> WHAT TO DO: Produce the records below again, word for word, but stop after the line that contains "### Refuser Accès aux Sources".

> MATERIAL PROVIDED:

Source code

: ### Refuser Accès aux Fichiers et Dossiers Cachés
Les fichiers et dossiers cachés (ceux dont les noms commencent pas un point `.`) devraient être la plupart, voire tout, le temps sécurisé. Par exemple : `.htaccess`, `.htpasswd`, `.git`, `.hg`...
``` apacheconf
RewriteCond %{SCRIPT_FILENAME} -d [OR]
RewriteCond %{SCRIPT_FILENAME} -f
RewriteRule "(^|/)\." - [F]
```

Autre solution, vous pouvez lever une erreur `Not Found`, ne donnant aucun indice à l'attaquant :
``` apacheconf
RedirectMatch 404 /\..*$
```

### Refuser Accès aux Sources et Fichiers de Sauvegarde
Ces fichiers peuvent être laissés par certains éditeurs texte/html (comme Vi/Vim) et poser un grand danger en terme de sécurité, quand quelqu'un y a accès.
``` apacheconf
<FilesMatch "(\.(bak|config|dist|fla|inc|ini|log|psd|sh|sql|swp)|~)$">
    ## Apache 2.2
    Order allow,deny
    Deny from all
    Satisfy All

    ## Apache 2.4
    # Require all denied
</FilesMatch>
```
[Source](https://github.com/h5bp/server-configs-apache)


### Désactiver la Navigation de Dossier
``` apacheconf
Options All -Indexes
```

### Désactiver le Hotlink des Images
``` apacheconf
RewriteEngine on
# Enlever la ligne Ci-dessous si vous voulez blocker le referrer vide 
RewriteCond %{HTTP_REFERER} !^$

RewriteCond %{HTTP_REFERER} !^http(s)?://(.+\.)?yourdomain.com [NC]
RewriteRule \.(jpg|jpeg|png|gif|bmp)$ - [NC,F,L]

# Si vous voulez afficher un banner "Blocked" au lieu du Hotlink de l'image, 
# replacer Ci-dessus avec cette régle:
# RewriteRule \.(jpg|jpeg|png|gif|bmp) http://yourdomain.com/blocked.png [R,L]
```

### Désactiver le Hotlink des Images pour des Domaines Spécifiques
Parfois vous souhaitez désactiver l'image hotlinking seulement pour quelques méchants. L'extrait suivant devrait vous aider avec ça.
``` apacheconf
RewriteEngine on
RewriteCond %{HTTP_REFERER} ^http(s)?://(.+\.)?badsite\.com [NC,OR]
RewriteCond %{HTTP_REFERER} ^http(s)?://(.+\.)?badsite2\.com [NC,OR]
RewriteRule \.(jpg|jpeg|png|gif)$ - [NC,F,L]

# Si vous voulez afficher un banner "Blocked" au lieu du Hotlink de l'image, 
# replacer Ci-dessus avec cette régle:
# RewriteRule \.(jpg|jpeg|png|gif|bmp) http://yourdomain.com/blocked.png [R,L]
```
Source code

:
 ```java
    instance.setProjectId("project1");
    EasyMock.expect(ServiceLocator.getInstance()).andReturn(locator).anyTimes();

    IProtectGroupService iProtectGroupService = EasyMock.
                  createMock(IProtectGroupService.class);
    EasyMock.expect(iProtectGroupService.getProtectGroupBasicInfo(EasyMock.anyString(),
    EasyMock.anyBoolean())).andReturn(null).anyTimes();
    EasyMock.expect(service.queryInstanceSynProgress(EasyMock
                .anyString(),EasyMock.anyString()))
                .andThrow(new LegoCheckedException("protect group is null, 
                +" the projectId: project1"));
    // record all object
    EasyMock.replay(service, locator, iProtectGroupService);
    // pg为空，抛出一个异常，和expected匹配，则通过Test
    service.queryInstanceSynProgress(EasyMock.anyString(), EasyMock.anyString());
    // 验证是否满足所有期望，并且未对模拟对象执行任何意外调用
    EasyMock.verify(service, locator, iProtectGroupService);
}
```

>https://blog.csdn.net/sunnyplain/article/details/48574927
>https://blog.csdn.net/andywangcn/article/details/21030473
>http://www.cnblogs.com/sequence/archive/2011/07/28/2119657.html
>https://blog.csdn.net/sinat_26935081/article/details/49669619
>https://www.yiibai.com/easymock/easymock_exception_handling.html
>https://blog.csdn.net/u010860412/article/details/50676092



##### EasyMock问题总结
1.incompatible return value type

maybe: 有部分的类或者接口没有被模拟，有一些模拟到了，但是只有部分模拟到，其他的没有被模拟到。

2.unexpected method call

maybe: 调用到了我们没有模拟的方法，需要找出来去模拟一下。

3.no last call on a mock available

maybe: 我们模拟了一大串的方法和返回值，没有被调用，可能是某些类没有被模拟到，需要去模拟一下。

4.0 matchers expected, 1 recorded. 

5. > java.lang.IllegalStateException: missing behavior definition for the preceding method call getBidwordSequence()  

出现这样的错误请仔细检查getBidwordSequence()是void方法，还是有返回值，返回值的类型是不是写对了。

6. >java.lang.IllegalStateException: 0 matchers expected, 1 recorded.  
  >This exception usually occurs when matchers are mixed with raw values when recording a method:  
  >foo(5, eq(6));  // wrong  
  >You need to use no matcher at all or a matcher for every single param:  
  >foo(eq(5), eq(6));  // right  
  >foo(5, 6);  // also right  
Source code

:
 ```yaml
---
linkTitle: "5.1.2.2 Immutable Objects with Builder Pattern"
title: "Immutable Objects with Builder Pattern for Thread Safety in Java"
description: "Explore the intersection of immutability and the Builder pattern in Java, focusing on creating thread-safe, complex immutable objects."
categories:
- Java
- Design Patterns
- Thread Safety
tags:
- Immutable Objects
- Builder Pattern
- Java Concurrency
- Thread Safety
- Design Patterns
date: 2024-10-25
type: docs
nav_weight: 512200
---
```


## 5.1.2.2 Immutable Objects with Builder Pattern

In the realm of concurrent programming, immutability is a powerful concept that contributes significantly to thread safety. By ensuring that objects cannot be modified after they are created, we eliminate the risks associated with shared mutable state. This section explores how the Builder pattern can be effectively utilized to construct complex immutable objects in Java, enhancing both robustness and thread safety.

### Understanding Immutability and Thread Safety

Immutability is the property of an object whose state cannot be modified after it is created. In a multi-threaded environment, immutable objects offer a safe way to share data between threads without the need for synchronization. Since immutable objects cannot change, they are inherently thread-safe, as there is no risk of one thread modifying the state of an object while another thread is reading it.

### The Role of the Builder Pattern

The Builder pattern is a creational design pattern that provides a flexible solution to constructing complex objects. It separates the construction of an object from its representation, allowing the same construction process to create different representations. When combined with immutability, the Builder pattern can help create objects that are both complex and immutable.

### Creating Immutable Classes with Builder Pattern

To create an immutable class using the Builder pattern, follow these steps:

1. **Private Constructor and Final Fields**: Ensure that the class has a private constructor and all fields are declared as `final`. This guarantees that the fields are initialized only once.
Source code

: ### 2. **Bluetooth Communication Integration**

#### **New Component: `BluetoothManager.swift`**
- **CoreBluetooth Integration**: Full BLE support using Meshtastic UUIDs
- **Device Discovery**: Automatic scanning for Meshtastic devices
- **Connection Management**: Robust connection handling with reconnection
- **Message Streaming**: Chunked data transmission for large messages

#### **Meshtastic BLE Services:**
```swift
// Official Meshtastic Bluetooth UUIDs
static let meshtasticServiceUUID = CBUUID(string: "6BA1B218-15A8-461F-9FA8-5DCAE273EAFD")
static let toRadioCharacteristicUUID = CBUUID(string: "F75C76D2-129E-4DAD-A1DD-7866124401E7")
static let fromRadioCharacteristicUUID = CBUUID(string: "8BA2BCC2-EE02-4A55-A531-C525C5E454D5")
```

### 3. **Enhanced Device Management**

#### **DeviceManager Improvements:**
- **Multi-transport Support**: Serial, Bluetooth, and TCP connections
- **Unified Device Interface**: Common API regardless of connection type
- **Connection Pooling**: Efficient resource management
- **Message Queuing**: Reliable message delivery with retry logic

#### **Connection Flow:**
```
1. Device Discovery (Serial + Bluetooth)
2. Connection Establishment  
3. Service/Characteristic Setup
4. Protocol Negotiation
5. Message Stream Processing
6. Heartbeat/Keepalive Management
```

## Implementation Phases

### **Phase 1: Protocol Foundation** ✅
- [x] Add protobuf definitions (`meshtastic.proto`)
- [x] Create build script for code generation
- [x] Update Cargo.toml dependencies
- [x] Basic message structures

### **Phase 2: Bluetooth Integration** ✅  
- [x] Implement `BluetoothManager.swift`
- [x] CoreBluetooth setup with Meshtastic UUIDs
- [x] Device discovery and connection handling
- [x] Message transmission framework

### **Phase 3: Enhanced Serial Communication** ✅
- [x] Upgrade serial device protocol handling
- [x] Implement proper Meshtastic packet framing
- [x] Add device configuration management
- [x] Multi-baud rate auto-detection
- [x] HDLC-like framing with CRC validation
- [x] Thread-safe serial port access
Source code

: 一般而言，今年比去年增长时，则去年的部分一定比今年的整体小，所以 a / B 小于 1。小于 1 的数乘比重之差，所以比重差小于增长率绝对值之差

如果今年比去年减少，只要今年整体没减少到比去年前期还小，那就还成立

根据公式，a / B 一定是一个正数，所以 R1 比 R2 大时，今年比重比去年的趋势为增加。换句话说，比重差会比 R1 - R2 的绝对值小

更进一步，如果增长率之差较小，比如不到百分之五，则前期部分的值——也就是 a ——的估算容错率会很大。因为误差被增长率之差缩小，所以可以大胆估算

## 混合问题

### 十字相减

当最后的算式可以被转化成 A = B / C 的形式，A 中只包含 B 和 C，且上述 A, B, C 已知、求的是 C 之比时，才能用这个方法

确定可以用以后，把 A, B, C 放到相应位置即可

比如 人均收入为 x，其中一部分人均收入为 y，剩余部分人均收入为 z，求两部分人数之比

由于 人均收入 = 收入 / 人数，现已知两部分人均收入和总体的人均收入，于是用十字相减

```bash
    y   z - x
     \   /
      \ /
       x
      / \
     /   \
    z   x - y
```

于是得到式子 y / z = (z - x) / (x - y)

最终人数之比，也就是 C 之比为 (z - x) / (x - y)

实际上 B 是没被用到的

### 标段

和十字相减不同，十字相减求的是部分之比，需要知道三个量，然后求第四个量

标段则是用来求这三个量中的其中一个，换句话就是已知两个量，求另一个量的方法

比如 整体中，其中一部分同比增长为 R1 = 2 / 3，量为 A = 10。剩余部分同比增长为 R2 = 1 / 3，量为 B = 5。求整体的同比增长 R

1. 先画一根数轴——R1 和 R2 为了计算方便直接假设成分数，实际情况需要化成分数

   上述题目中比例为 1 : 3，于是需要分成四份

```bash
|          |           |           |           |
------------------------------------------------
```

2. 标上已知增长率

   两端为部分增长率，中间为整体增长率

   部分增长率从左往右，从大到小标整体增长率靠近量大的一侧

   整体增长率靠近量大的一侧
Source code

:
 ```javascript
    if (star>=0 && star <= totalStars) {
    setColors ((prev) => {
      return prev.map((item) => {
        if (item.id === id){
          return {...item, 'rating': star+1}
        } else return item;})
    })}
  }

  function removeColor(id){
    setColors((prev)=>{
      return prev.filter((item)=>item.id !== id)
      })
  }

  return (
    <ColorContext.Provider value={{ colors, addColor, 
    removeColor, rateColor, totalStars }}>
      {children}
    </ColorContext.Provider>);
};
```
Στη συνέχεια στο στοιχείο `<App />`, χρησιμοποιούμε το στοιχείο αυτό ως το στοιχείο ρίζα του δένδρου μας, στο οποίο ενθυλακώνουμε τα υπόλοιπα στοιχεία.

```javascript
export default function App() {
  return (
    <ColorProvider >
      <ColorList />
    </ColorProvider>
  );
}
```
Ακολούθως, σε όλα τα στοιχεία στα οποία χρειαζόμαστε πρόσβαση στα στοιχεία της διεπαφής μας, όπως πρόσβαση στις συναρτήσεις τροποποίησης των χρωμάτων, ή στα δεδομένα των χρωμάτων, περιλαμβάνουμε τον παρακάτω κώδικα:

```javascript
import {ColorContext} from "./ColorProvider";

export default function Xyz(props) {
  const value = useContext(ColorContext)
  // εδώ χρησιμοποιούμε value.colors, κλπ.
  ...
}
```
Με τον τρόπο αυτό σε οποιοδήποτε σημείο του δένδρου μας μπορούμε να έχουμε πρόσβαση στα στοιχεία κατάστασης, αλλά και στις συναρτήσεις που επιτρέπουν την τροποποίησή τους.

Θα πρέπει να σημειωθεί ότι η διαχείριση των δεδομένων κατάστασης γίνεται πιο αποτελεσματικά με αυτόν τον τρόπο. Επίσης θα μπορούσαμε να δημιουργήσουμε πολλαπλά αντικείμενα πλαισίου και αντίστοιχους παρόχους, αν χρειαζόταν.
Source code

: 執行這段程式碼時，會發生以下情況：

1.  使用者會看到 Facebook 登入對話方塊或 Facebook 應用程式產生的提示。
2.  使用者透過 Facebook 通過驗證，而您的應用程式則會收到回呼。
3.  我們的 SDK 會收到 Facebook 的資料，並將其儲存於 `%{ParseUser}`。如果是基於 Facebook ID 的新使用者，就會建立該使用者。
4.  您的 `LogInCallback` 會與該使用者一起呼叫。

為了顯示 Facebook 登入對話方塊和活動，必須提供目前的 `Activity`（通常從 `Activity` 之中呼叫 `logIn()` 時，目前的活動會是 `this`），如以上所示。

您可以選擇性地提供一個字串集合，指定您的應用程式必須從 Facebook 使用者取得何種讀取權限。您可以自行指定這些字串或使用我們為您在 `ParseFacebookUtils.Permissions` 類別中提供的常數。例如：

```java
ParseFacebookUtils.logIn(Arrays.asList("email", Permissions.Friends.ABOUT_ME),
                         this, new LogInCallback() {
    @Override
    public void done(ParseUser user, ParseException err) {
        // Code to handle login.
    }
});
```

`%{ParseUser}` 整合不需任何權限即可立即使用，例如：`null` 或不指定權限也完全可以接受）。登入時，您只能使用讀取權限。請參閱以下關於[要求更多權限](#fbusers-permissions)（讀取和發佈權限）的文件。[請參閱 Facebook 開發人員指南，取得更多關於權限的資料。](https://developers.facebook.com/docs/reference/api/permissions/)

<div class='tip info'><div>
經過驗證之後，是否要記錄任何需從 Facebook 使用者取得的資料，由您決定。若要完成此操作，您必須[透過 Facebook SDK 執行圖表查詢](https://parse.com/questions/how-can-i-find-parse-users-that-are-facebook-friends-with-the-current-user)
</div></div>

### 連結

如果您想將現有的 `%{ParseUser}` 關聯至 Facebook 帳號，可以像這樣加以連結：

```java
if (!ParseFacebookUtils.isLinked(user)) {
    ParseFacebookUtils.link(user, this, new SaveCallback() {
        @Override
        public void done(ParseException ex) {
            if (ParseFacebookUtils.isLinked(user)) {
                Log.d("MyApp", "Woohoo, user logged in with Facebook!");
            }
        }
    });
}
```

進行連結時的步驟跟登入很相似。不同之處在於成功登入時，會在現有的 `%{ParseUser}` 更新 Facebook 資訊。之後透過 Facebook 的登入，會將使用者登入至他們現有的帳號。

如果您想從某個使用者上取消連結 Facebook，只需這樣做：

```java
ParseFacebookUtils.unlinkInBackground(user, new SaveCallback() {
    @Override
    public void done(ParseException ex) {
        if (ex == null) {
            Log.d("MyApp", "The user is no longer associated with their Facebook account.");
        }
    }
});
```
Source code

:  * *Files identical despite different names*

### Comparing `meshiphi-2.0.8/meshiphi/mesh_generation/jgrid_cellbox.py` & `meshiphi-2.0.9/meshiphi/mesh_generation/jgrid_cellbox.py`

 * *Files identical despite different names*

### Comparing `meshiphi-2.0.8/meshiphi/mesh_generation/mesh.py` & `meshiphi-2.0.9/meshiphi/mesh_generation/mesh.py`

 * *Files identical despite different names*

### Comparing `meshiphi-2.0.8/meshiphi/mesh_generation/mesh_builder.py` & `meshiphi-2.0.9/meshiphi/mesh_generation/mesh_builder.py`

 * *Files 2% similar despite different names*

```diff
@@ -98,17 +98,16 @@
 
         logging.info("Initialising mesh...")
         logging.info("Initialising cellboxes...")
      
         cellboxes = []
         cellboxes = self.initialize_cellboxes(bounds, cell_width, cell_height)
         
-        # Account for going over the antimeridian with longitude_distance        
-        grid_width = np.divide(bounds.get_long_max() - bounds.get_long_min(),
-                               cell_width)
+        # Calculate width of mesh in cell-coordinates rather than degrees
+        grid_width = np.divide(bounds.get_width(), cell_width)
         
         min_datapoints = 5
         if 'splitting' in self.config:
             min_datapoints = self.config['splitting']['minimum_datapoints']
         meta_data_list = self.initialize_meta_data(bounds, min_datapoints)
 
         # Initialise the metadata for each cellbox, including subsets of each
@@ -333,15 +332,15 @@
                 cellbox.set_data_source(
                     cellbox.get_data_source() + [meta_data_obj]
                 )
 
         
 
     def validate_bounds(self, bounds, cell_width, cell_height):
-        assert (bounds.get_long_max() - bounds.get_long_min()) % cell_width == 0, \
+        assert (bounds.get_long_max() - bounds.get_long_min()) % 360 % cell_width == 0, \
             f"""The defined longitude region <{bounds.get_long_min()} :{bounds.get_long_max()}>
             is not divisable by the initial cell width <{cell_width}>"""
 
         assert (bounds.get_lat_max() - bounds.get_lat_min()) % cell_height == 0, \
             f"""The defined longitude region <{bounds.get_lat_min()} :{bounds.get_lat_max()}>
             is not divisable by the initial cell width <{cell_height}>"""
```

> TASK SOLUTION:
Source code

: ### Refuser Accès aux Fichiers et Dossiers Cachés
Les fichiers et dossiers cachés (ceux dont les noms commencent pas un point `.`) devraient être la plupart, voire tout, le temps sécurisé. Par exemple : `.htaccess`, `.htpasswd`, `.git`, `.hg`...
``` apacheconf
RewriteCond %{SCRIPT_FILENAME} -d [OR]
RewriteCond %{SCRIPT_FILENAME} -f
RewriteRule "(^|/)\." - [F]
```

Autre solution, vous pouvez lever une erreur `Not Found`, ne donnant aucun indice à l'attaquant :
``` apacheconf
RedirectMatch 404 /\..*$
```

### Refuser Accès aux Sources et Fichiers de Sauvegarde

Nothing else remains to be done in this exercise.